Document section:
↓↓↓
In [1]:
from bs4 import BeautifulSoup
from langchain.schema import Document

In [2]:
file_paths = ["/Users/rajithamuthukrishnan/Desktop/git/datasets/1/html/0009-01.html","/Users/rajithamuthukrishnan/Desktop/git/datasets/1/html/0015-01.html"]

In [3]:
len(file_paths)

2

# Extract Data and convert to LangDocs

In [4]:
def create_lang_documents(raw_docs):
    lang_docs = [Document(page_content=doc['body_text'], metadata={**doc['metadata']})
       for doc in raw_docs]
    return lang_docs

def extract_case_metadata(html_content: str) -> dict:
    soup = BeautifulSoup(html_content, "html.parser")
    
    body_text = soup.get_text(separator=" ", strip=True)
    # Extract - case id
    section = soup.find("section", {"class": "casebody"})
    case_id = section.get("data-case-id") if section else None
    # Extract - case title / name
    h4 = soup.find("h4", {"parties"})
    name = h4.get_text(strip=True) if h4 else None
    # Extract - attorneys
    attorneys = [
        tag.get_text(strip=True) for tag in soup.find_all("p",{"class", "attorneys"})
    ]
    # Extract - author
    author = soup.find("p",{"class","author"}).get_text(strip=True) if soup.find("p",{"class","author"}) else None
    
    return {
        "metadata":{
            "case_id": case_id,
            "case_name": name,
            "attorneys": attorneys,
            "author": author
        },
        "body_text": body_text
    }

def extract_data(file_list):
    data = []
    for file in file_list:
        if file.endswith('.html') or file.endswith('.htm'):
            with open(file, "r", encoding="utf-8") as f:
                html_content = f.read()
                data.append(extract_case_metadata(html_content)) 
                docs = create_lang_documents(data)
        else:
            print(f"Unsupported file type: {file}") 
    return docs

In [5]:
docs = extract_data(file_paths)

In [21]:
# docs

# Summarize Docs - Individual / Global

In [11]:
import copy
import operator
from typing import Annotated, List, TypedDict
from langchain_ollama import OllamaLLM
from langchain_core.prompts import ChatPromptTemplate
from langchain_core.output_parsers import StrOutputParser
from langgraph.types import Send
from langgraph.graph import END, START, StateGraph

In [17]:
async def summarize_docs(documents):
    new_docs = copy.deepcopy(documents)
    
    llm_model = OllamaLLM(
        model = "mistral"
    )
    
    map_template = "Write a concise summary based only on the context given below and not on your knowledge:\n{context}"
    reduce_template = """
The following is a set of summaries:
{summaries}
Take these and distill it into a final, consolidated summary of the main themes.
"""
    map_prompt = ChatPromptTemplate([("human"), map_template])
↑↑↑
Stored data entries:
↓↓↓
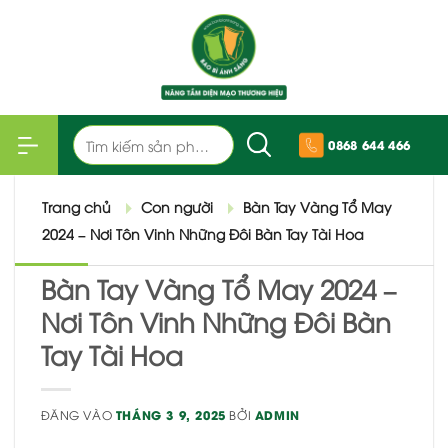
Bỏ
qua
nội
dung
Tìm
0868 644 466
kiếm:
Trang chủ
Con người
Bàn Tay Vàng Tổ May
2024 – Nơi Tôn Vinh Những Đôi Bàn Tay Tài Hoa
Bàn Tay Vàng Tổ May 2024 –
Nơi Tôn Vinh Những Đôi Bàn
Tay Tài Hoa
ĐĂNG VÀO
THÁNG 3 9, 2025
BỞI
ADMIN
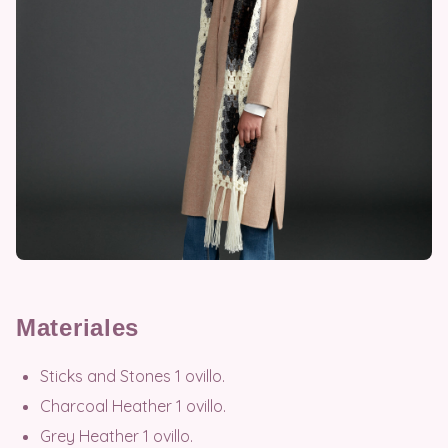
Materiales
Sticks and Stones 1 ovillo.
Charcoal Heather 1 ovillo.
Grey Heather 1 ovillo.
↑↑↑
About this task: In the notebook, what model name is passed to OllamaLLM? These lines are separate material and are not part of the notebook.

Answer for the task: "mistral"